Observation of phonon trapping in the continuum with topological charges

TL;DR

This paper demonstrates a novel phonon trapping method using topological bound states in the continuum, offering a new platform for advanced mechanical oscillators with potential quantum and sensing applications.

Contribution

It introduces mechanical BICs with topological features as a new paradigm for phonon trapping, overcoming limitations of traditional suspension methods.

Findings

Mechanical BICs operate at microwave frequencies and macroscopic sizes.

Characterization of mechanical losses at room and cryogenic temperatures.

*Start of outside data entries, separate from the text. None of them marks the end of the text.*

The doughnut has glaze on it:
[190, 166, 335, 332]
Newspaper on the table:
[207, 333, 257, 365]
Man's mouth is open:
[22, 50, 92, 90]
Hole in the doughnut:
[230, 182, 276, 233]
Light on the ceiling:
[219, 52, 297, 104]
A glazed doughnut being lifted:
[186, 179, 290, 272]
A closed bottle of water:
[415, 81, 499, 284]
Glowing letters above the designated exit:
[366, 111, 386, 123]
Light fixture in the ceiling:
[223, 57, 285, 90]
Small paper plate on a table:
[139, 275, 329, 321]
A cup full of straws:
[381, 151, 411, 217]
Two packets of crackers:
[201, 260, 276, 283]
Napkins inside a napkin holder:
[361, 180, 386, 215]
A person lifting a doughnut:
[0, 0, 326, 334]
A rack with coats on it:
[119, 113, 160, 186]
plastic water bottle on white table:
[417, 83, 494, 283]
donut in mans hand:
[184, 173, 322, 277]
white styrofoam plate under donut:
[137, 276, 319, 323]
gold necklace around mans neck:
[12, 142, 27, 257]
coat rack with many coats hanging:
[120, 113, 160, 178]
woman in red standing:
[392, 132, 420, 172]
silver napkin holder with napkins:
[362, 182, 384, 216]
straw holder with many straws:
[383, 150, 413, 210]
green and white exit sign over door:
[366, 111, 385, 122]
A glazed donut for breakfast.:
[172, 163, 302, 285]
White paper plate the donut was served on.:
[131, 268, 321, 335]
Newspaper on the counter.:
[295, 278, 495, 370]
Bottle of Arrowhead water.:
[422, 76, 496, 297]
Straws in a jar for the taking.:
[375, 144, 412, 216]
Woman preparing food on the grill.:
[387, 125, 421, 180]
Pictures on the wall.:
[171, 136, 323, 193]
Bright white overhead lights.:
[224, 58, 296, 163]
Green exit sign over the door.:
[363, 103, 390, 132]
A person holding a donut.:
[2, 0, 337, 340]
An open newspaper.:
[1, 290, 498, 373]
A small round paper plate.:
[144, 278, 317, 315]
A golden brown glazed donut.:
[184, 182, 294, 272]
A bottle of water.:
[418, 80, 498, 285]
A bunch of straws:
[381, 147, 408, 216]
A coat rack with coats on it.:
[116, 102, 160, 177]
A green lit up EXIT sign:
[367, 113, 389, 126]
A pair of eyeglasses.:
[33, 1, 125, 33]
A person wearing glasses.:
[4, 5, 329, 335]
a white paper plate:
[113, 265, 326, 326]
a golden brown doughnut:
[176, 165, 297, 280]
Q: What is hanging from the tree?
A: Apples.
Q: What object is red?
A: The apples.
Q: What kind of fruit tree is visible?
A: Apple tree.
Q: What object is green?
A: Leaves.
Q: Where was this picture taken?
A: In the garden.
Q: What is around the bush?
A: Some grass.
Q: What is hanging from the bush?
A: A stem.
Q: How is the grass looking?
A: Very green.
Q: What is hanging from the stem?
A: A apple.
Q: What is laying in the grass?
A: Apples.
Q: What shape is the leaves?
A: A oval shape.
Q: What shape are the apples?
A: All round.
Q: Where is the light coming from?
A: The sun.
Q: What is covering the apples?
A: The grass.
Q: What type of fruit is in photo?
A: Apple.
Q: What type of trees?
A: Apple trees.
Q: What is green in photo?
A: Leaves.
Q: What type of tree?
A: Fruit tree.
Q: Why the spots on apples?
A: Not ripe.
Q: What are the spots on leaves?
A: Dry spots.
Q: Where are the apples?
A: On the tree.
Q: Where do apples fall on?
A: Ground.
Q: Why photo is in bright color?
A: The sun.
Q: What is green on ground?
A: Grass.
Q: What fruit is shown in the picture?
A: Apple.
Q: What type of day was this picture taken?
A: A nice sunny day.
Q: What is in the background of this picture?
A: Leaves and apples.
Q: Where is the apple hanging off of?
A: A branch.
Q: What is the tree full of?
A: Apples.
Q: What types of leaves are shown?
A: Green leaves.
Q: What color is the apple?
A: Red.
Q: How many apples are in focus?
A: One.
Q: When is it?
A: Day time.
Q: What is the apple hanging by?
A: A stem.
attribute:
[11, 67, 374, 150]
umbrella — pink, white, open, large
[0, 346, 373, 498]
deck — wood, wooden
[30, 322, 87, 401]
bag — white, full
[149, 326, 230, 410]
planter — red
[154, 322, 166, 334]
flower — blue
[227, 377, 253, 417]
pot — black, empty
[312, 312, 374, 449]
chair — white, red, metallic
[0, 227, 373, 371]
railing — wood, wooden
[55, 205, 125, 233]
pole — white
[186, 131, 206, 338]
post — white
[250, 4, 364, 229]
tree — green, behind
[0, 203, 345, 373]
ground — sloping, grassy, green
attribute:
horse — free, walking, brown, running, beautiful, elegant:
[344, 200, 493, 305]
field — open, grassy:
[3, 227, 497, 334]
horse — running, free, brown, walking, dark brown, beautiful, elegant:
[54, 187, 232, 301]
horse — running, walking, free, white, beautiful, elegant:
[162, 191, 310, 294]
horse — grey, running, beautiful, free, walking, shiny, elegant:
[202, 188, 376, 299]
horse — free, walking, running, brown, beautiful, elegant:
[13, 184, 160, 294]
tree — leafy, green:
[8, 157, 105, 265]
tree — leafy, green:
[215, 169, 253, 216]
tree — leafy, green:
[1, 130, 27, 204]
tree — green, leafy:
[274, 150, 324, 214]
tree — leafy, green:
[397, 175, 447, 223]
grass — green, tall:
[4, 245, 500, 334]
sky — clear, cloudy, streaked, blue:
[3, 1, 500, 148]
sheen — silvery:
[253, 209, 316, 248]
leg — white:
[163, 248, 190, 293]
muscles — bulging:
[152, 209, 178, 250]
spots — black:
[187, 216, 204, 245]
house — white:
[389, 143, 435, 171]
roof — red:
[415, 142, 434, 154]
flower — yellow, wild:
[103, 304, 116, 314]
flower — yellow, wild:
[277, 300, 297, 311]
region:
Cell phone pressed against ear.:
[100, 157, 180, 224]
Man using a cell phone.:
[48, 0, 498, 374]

Potential for quantum regime applications and advanced sensing modalities.

Abstract

Phonon trapping has an immense impact in many areas of science and technology, from the antennas of interferometric gravitational wave detectors to chip-scale quantum micro- and nano-mechanical oscillators. It usually relies on the mechanical suspension--an approach, while isolating selected vibrational modes, leads to serious drawbacks for interrogation of the trapped phonons, including limited heat capacity and excess noises via measurements. To circumvent these constraints, we realize a new paradigm of phonon trapping using mechanical bound states in the continuum (BICs) with topological features and conducted an in-depth characterization of the mechanical losses both at room and cryogenic temperatures. Our findings of mechanical BICs combining the microwave frequency and macroscopic size unveil a unique platform for realizing mechanical oscillators in both classical and quantum regimes. The paradigm of mechanical BICs might lead to unprecedented sensing modalities for applications such as rare-event searches and the exploration of the foundations of quantum mechanics in unreached parameter spaces.